[Passage shown Boundary: Start]

MSM Newsbytes on European Banks, Adjusted for Factual Analysis, This 14th Day of July, 2010

I have been sounding the alarm on the Spanish banking system since January of 2009, and the Italian banks since the first quarter of this year. Now, the MSM is starting to catch up. For those who have not been reading my recent European work, I offer you The Pan-European Sovereign Debt Crisis series, for all others – read on…

From CNBC: Eleven Banks Will Fail EU Stress Tests: Strategist

Eleven banks including Germany’s Commerzbank and Italy’s Banco Popolare will fail the European Union’s stress tests, Alessandro Roccati, director at Macquarie Securities, told CNBC Wednesday.

“We identify a handful of banks which would need more capital in a base case stress scenario; these are: all Greek banks, Bankinter, Postbank, Banco Popolare, BCP, Commerzbank and Sabadell,” a report from Macquarie Securities said.

If BoomBustBlog subscribers recall, we had a very similar (if not significantly more extensive) list in our 1st quarter warning of banks exposed to the sovereign debt crisis (click here to subscribe).

[Passage shown Boundary: End]

* _Tasks for this exercise_:
- a) In the blog post, who told CNBC that eleven banks would fail the European Union's stress tests?
- b) Rewrite the blog post from "Eleven banks including" to "here to subscribe).", swapping "Commerzbank" for "Deutsche Bank" each time it appears.

[Dataset excerpts Boundary: Start]

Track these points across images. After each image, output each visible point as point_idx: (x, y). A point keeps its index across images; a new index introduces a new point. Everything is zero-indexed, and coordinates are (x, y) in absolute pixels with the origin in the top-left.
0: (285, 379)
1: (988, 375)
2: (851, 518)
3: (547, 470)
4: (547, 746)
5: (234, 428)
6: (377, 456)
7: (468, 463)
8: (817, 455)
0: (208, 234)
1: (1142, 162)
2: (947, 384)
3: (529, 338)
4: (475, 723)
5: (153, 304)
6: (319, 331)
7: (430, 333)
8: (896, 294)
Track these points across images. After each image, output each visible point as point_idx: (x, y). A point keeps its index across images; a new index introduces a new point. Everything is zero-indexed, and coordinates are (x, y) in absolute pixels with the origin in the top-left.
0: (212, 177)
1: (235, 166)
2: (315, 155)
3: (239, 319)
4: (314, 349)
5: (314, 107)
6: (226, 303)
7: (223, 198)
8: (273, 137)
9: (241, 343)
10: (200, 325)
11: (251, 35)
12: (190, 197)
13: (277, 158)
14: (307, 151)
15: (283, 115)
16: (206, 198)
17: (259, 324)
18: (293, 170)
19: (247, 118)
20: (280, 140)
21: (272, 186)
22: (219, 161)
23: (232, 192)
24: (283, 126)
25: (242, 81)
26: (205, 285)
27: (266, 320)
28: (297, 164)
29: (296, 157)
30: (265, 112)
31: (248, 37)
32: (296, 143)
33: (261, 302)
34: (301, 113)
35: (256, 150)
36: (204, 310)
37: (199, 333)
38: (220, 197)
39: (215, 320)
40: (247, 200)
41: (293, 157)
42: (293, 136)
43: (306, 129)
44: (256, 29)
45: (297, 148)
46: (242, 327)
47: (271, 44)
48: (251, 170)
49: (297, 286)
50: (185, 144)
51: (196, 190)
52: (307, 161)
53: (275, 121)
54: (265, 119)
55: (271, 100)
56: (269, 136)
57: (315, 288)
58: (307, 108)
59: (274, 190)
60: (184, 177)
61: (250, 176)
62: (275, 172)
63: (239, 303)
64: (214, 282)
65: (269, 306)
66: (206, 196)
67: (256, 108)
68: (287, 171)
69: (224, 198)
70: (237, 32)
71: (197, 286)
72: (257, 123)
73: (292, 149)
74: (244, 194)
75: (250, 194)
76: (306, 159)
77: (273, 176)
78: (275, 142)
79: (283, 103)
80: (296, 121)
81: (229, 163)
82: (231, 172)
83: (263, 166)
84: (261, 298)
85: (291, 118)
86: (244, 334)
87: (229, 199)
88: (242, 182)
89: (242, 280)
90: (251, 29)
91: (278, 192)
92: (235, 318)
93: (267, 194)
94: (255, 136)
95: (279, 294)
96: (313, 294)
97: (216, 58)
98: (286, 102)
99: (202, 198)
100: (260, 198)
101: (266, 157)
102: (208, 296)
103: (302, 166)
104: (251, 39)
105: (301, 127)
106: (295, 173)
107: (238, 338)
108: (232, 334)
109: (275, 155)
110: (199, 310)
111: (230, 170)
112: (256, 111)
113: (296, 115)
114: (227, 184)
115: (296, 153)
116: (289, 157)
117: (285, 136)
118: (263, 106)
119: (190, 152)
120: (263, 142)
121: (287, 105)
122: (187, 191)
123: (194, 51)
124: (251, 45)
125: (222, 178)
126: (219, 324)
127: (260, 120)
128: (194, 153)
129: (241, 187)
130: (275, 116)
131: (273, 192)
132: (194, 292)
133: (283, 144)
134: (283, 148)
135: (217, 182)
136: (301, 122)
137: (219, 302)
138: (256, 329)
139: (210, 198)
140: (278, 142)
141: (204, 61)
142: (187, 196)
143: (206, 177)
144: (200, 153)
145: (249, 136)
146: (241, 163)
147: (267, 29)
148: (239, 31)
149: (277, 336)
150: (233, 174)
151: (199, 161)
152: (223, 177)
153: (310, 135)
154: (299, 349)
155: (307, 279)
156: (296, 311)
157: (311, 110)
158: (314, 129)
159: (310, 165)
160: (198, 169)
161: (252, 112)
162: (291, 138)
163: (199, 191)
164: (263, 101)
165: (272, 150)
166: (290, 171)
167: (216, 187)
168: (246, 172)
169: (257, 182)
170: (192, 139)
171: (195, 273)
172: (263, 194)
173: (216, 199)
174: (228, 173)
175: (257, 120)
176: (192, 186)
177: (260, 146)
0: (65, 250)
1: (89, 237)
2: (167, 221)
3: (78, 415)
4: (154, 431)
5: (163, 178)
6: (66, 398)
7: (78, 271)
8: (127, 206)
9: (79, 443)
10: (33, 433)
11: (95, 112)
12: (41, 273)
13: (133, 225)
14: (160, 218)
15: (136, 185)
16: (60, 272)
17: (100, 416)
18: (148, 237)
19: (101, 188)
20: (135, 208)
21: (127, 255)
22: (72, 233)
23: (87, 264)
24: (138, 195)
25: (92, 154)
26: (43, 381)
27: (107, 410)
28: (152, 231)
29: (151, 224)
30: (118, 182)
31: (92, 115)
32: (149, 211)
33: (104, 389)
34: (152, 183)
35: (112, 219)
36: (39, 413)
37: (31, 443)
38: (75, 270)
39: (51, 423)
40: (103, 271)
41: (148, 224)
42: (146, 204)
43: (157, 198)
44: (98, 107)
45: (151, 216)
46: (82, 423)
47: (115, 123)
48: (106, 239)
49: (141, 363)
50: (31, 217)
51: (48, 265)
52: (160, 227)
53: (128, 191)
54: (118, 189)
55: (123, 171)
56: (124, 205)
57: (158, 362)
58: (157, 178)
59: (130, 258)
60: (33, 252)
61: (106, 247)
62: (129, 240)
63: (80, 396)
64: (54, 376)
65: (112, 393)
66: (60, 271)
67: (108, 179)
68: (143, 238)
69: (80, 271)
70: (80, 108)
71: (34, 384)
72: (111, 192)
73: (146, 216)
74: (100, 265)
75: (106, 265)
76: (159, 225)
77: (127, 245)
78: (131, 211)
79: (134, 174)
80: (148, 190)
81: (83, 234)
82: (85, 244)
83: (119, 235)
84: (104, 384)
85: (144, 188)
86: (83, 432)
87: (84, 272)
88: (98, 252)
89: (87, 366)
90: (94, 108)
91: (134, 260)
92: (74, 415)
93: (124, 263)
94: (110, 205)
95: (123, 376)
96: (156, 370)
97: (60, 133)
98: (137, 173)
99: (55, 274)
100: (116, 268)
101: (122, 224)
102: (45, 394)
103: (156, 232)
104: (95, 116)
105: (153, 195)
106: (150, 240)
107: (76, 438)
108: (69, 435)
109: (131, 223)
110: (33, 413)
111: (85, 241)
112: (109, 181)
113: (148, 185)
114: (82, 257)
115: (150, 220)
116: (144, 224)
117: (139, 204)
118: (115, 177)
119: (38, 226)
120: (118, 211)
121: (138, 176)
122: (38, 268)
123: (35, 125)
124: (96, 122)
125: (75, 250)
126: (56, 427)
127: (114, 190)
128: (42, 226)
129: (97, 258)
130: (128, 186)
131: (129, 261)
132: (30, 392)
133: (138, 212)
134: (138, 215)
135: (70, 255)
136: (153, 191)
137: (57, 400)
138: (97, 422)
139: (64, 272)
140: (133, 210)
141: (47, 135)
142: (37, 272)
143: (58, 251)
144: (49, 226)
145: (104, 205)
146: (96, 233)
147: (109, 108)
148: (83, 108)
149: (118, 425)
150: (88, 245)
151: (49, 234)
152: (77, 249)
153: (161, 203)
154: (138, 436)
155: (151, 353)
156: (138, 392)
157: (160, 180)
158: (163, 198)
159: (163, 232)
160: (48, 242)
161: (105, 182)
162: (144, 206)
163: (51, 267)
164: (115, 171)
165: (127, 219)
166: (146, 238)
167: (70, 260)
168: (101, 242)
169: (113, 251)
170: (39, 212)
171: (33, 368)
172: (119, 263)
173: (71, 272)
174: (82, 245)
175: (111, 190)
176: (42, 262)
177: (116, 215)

[Dataset excerpts Boundary: End]

* _Responses to the tasks_:
- a) Alessandro Roccati, director at Macquarie Securities.

- b)
Eleven banks including Germany’s Deutsche Bank and Italy’s Banco Popolare will fail the European Union’s stress tests, Alessandro Roccati, director at Macquarie Securities, told CNBC Wednesday.

“We identify a handful of banks which would need more capital in a base case stress scenario; these are: all Greek banks, Bankinter, Postbank, Banco Popolare, BCP, Deutsche Bank and Sabadell,” a report from Macquarie Securities said.

If BoomBustBlog subscribers recall, we had a very similar (if not significantly more extensive) list in our 1st quarter warning of banks exposed to the sovereign debt crisis (click here to subscribe).